__WORK ORDER__:
The full listing below should be printed word for word.

__RECORDS SHOWN__:

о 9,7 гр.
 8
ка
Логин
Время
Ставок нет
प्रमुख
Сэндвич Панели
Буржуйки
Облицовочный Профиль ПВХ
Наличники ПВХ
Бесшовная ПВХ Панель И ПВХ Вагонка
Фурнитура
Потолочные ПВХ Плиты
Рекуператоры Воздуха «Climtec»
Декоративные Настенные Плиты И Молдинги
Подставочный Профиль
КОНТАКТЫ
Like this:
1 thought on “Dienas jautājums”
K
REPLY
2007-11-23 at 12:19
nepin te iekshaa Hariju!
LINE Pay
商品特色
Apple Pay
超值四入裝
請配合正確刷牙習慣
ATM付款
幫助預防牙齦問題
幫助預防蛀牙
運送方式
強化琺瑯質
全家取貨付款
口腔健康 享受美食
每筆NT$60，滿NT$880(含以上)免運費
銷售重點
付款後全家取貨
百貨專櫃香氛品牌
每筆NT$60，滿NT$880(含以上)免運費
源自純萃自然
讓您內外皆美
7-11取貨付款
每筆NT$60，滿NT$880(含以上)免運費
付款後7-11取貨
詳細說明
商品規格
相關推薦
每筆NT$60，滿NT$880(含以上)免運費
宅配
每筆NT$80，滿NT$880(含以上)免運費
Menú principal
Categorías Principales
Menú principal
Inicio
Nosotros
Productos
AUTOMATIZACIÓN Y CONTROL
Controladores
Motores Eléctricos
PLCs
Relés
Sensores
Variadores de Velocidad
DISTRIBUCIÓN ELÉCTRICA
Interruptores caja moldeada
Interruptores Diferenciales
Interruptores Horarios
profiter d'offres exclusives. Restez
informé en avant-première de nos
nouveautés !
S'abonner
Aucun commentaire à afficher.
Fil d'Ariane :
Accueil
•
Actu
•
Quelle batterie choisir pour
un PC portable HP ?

__SOLUTION__:
о 9,7 гр.
 8
ка
Логин
Время
Ставок нет
प्रमुख
Сэндвич Панели
Буржуйки
Облицовочный Профиль ПВХ
Наличники ПВХ
Бесшовная ПВХ Панель И ПВХ Вагонка
Фурнитура
Потолочные ПВХ Плиты
Рекуператоры Воздуха «Climtec»
Декоративные Настенные Плиты И Молдинги
Подставочный Профиль
КОНТАКТЫ
Like this:
1 thought on “Dienas jautājums”
K
REPLY
2007-11-23 at 12:19
nepin te iekshaa Hariju!
LINE Pay
商品特色
Apple Pay
超值四入裝
請配合正確刷牙習慣
ATM付款
幫助預防牙齦問題
幫助預防蛀牙
運送方式
強化琺瑯質
全家取貨付款
口腔健康 享受美食
每筆NT$60，滿NT$880(含以上)免運費
銷售重點
付款後全家取貨
百貨專櫃香氛品牌
每筆NT$60，滿NT$880(含以上)免運費
源自純萃自然
讓您內外皆美
7-11取貨付款
每筆NT$60，滿NT$880(含以上)免運費
付款後7-11取貨
詳細說明
商品規格
相關推薦
每筆NT$60，滿NT$880(含以上)免運費
宅配
每筆NT$80，滿NT$880(含以上)免運費
Menú principal
Categorías Principales
Menú principal
Inicio
Nosotros
Productos
AUTOMATIZACIÓN Y CONTROL
Controladores
Motores Eléctricos
PLCs
Relés
Sensores
Variadores de Velocidad
DISTRIBUCIÓN ELÉCTRICA
Interruptores caja moldeada
Interruptores Diferenciales
Interruptores Horarios
profiter d'offres exclusives. Restez
informé en avant-première de nos
nouveautés !
S'abonner
Aucun commentaire à afficher.
Fil d'Ariane :
Accueil
•
Actu
•
Quelle batterie choisir pour
un PC portable HP ?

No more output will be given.